Check out the extreme gourd art of Vermont artist, Dan Ladd. He takes art farming and sculpting to an extreme with his gourds grown in molds, his new root molding projects, and his living sculpture tree grafting. Arbor sculpture fanatics might also enjoy the Arborsmith website with pruning shears and grafting knives for sale.
ApexArt in Tribeca is currently featuring a crowd-pleaser of an exhibit called, Phantom Captain: Art and Crowdsourcing. What's that? More art/craft speak? Crowdsourcing entails farming out a designated task or project to a typically volunteer labor force that in turn creates content, sometimes without even knowing that they have been "sourced." Take The Sheep Market for example, a collaborative group drawing where folks where asked to "draw a sheep facing to the left." for .02 cents. In the end most did not know that their line drawings would be posted on the site as art and available as collectible stamps. Some participants ultimately felt as if they had been fleeced. (Sorry). Another popular example - Threadless, an online showcase of t-shirt design proposals where your vote counts in making the designs a reality. Which might lead us to ask, which comes first - the craft, the process, or the spectre of the crowd?

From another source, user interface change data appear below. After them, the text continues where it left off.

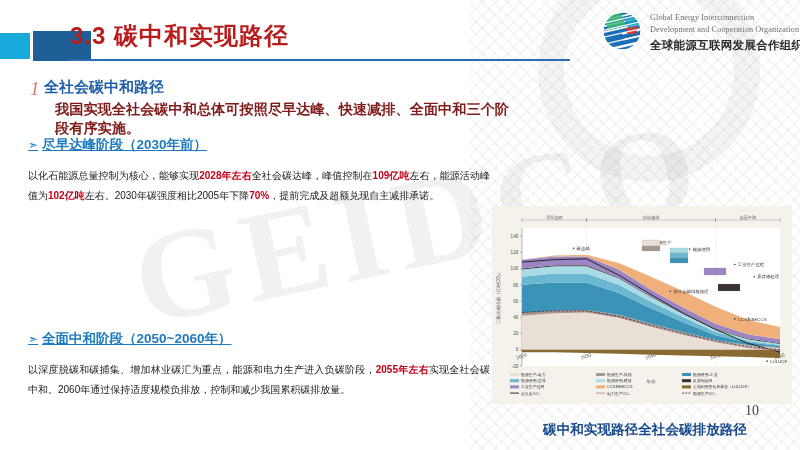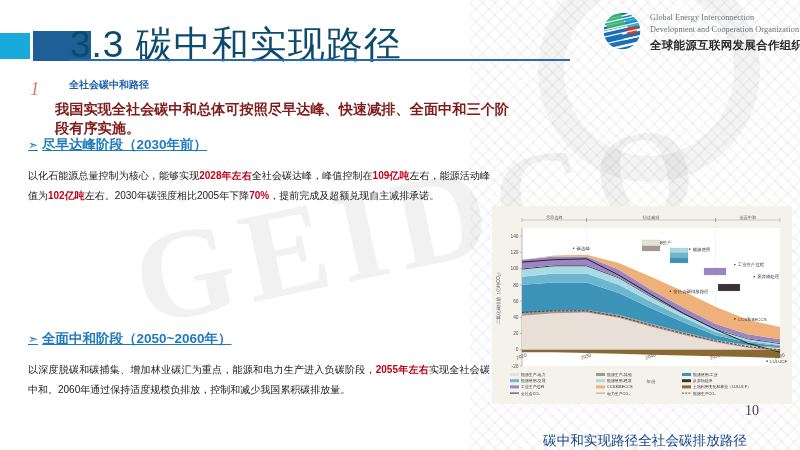"3.3 碳中和实现路径" .title { color: #0c4a6e -> #b91c1c; font-size: 37px -> 24px; font-weight: normal -> bold }
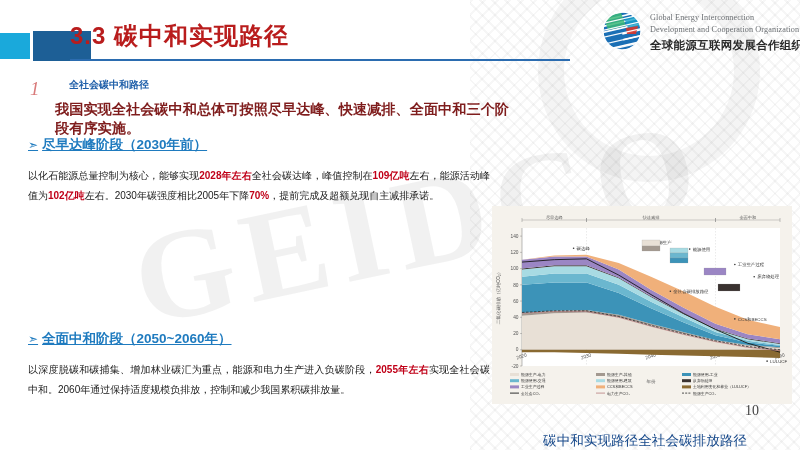"全社会碳中和路径" .head1 { font-size: 10px -> 15px; left: 39px -> 14px }
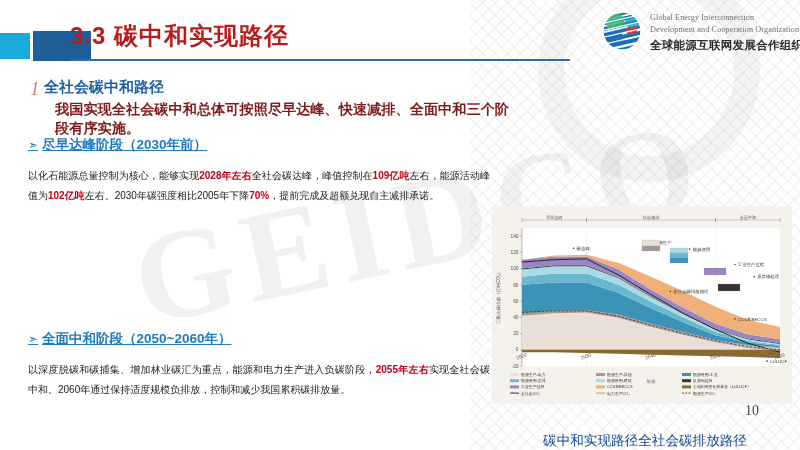"碳中和实现路径全社会碳排放路径" .chart-caption { font-weight: normal -> bold; top: 432px -> 421px }
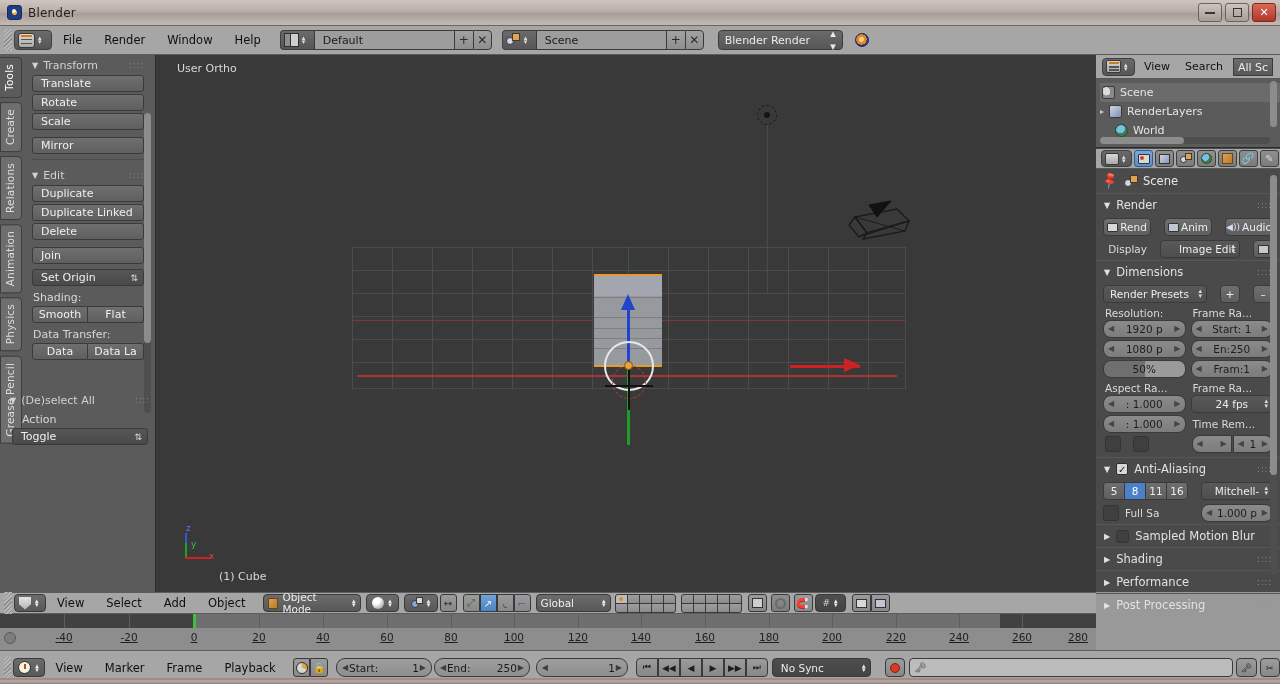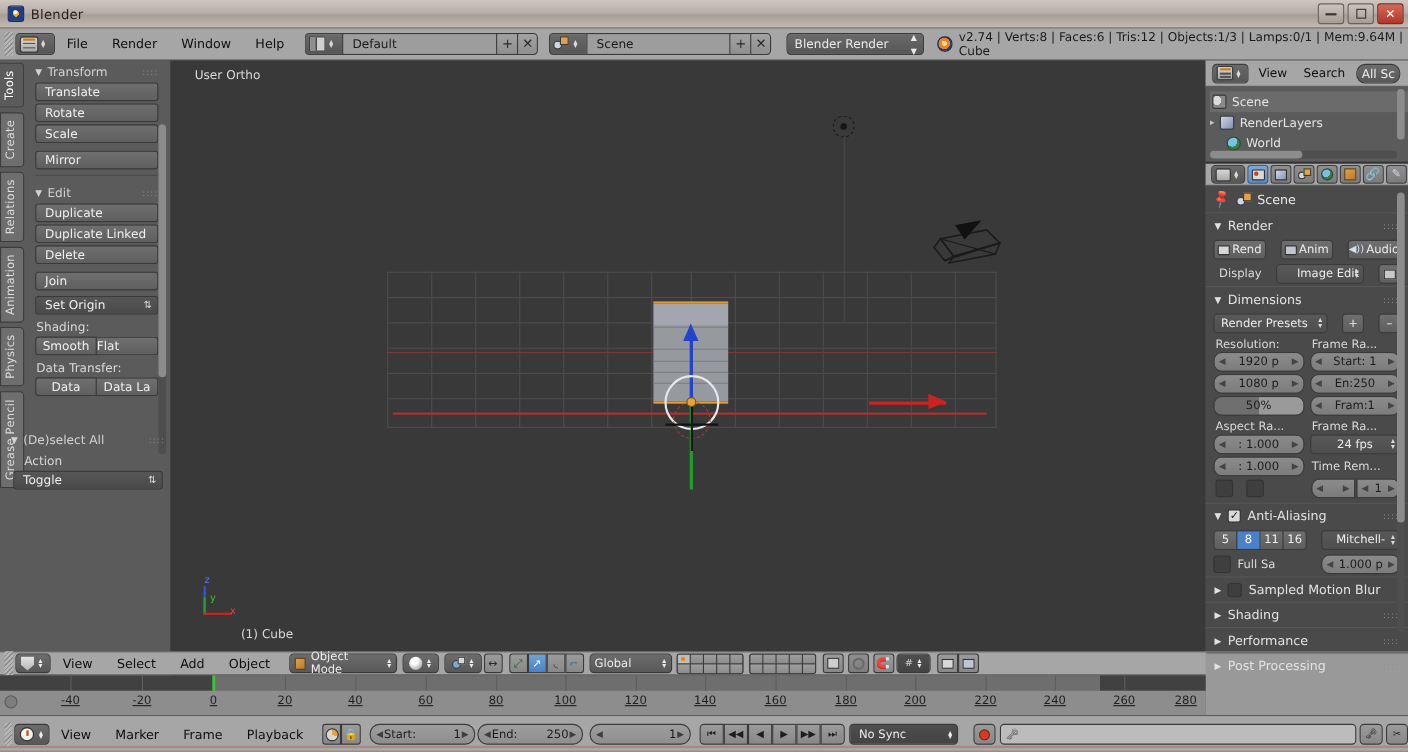"v2.74 | Verts:8 | Faces:6" div.statstxt { html: <div>v2.74 | Verts:8 | Faces:6 | Tris:12 | Objects:1/3 | Lamps:0/1 | Mem:9.64M | Cube</div> -> none }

I recently wrote on my 52projects.com site about witnessing a feat of feats: Author and artist Lauren Redniss signed over 7,000 title pages of her new book Century Girl. So yes, the signing of the pages -- that was most certainly a feat of feats. But the book, it truly matches the magnitude of Lauren's page upon page (upon page) signing effort. Century Girl is a work of art that tells the story of a remarkable woman -- Doris Eaton Travis, the last living star of the Ziegfeld Follies. It is visually stunning -- the colors and art/photos/clippings and presentation make the cleverly inked biographical words LIVE on the page. And though longevity is one of the book's hooks -- "100 years in the life..." -- it is really about LIVING life, really, truly living life. The book is definitely worth checking out. Higly recommended.